President Slobodan Milosevic of the Federal Republic of Yugoslavia, President Alija Izetbegovic of the Republic of Bosnia and Herzegovina, and President Franjo Tudjman of the Republic of Croatia initial the Dayton Peace Accords, Elysee Palace in Paris, 1995.

Making Bosnia Work: A Report From the Field

Last summer, during the early stages of the debate on troop withdrawal, I returned to Bosnia for the first time in more than two years. Clinton administration officials were crafting talking papers describing the many achievements under the November 1995 Dayton Accord, while critics were busy marshaling evidence that an integrated, multiethnic Bosnian state was as far away as ever. Supporters of the administration's policy, with an eye on the congressionally imposed June 1998 cutoff date for funding of U.S. troops, were claiming that progress, though substantial, was still fragile and could be maintained only with the continued presence of U.S. forces. Some skeptics with a deep understanding of historical ethnic animosities in the Balkans were sharpening the case for partition. The problem, centuries in the making, was not about to be fixed in a length of time Americans would be willing to stay. For them, the smell of quagmire was in the air.
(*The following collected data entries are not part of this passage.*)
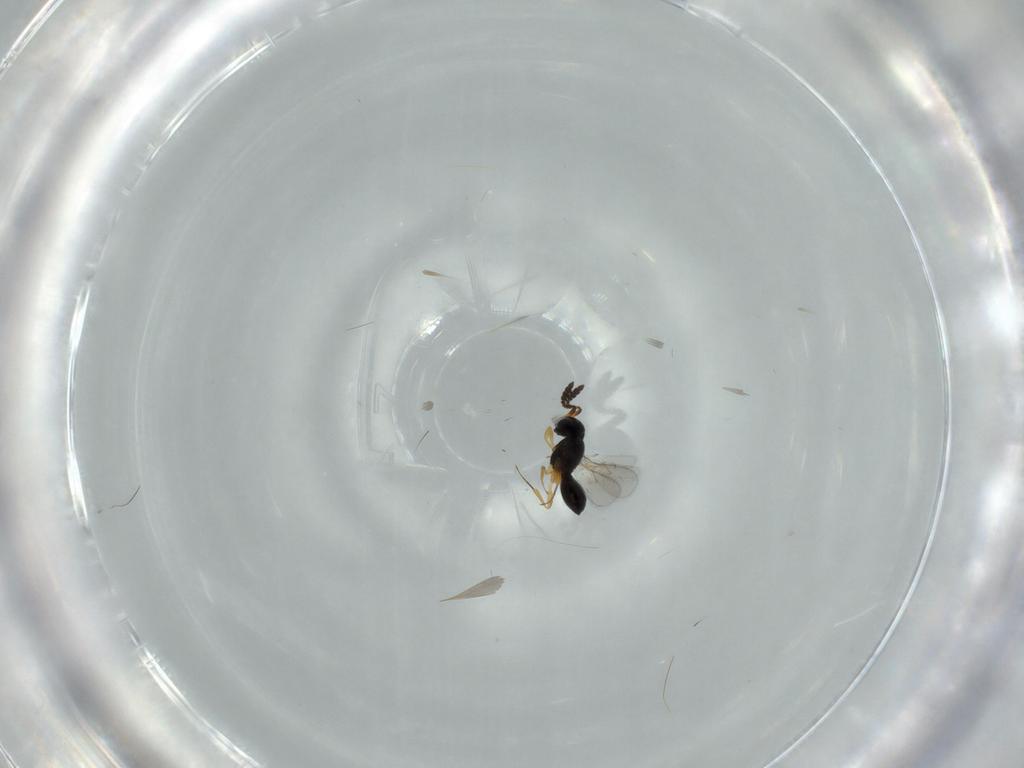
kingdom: Animalia
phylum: Arthropoda
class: Insecta
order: Hymenoptera
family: Scelionidae
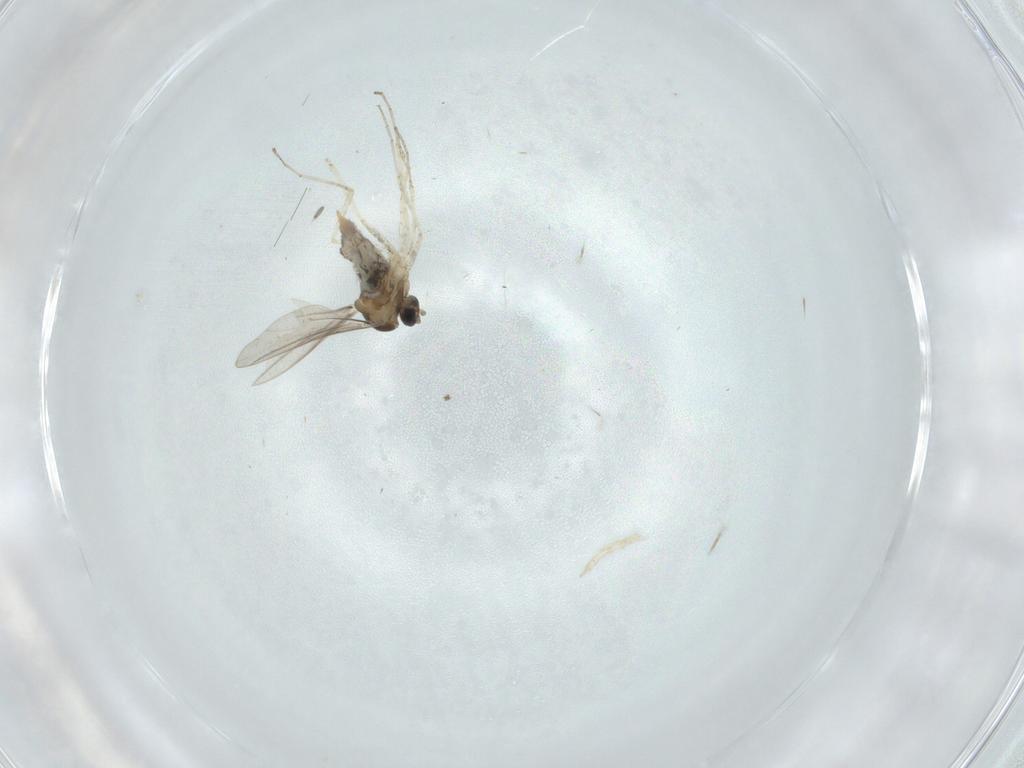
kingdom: Animalia
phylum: Arthropoda
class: Insecta
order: Diptera
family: Cecidomyiidae
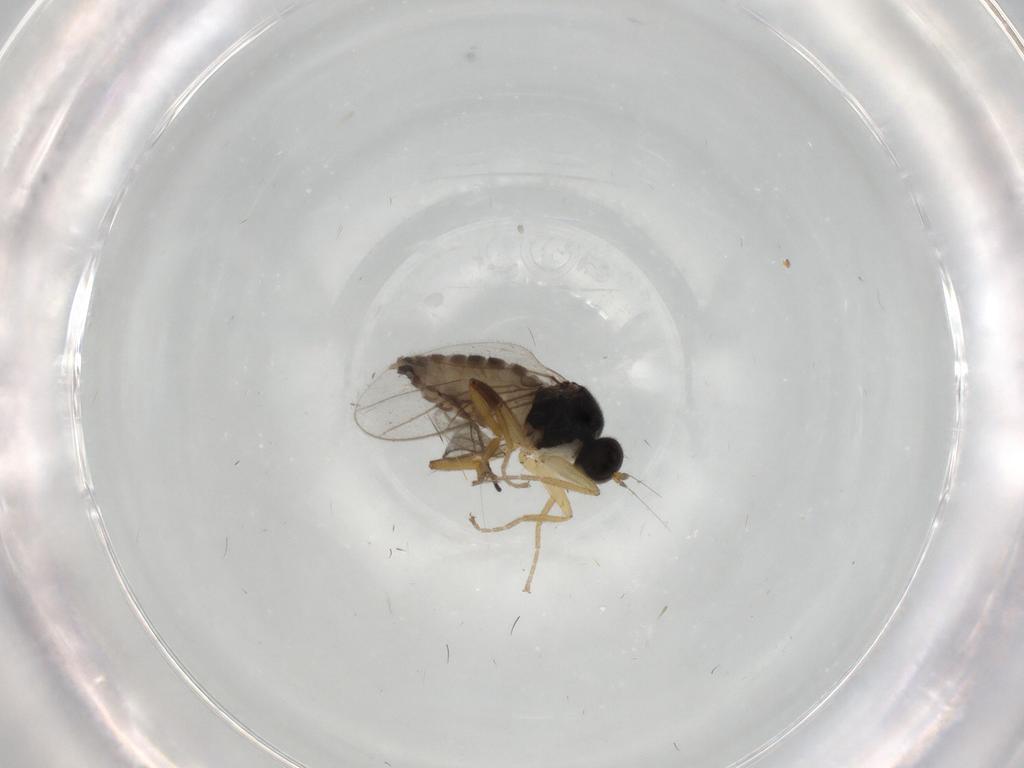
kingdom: Animalia
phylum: Arthropoda
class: Insecta
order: Diptera
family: Hybotidae
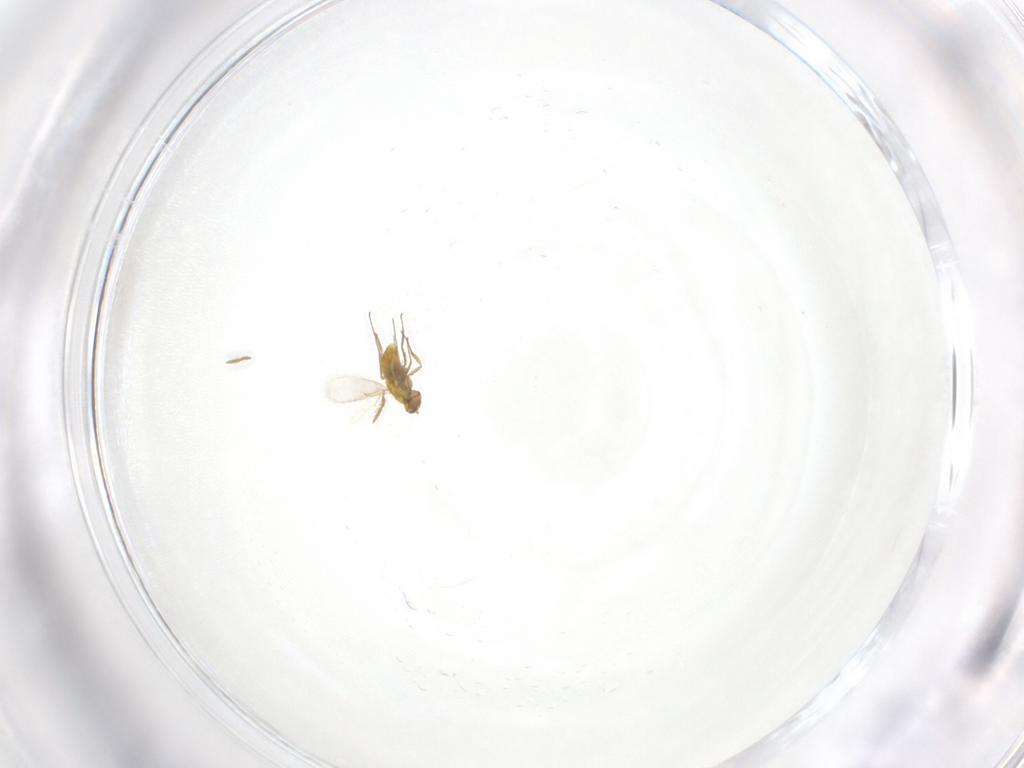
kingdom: Animalia
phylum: Arthropoda
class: Insecta
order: Hymenoptera
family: Aphelinidae
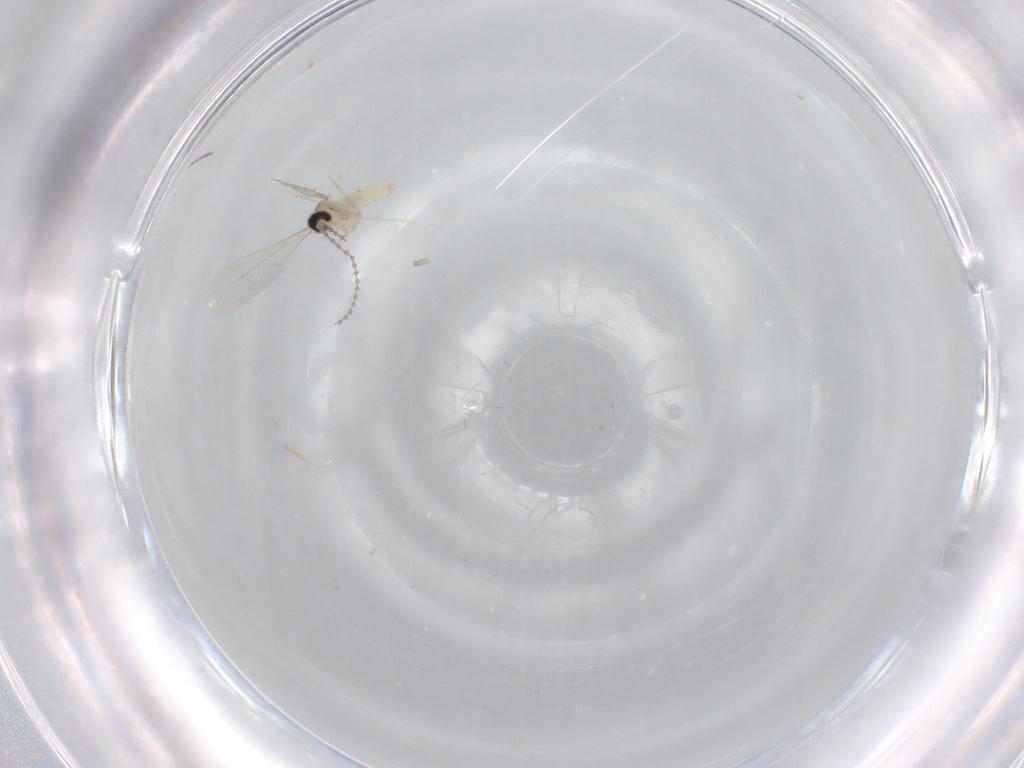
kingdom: Animalia
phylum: Arthropoda
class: Insecta
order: Diptera
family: Cecidomyiidae
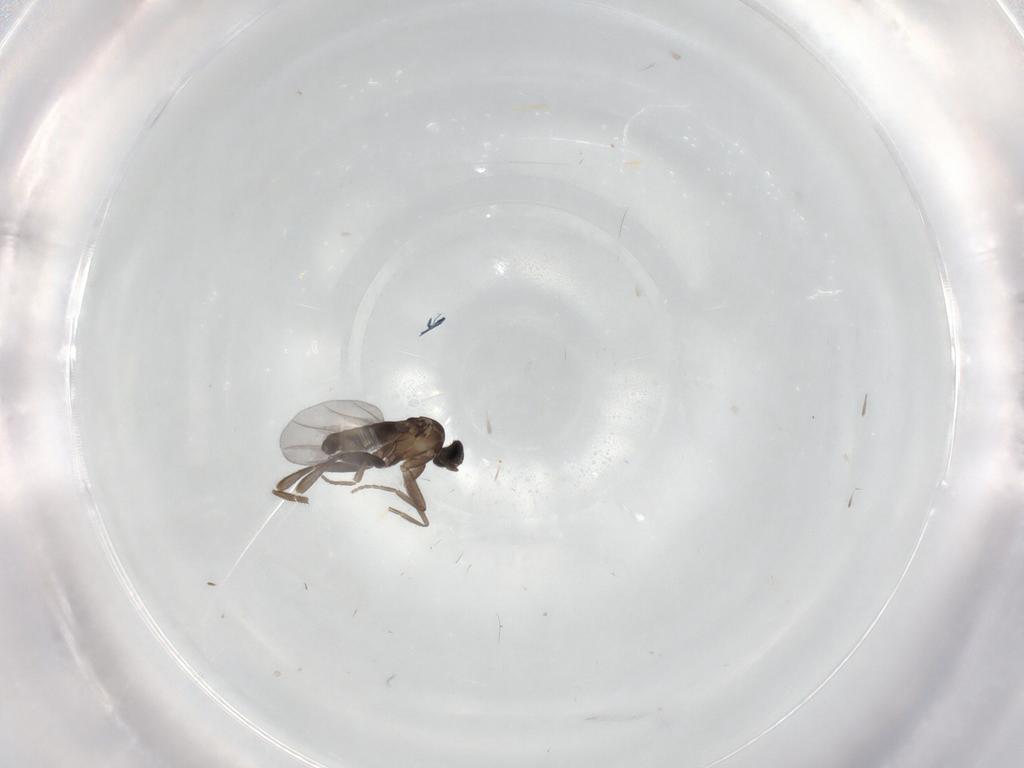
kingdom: Animalia
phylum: Arthropoda
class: Insecta
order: Diptera
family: Phoridae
During late August and September, I reimmersed myself in the Bosnia affair. Inside the new Republic of Bosnia and Herzegovina-whose constituent parts are the Federation, a Muslim-Croat entity that is really two entities, and the Republika Srpska, or Serb Republic-I interviewed a large number of Muslims, Croats, and Serbs, from presidents to taxi drivers and many in between. I met with senior military and diplomatic officials from the major countries of the coalition responsible for the implementation of Dayton and a wide range of key players from the international community engaged in various aspects of the implementation process. My goal was to take a fresh look at a landscape so polarized and fractured by internal hatreds and external manipulation as to be a virtual kaleidoscope of contradictory representations. Everyone has an agenda, and navigating through them all in an effort to make some sense of the whole was a formidable challenge.


It is often stated, incorrectly, that the Dayton Accord stopped the fighting in Bosnia. What it did, with the aid of 60,000 U.S.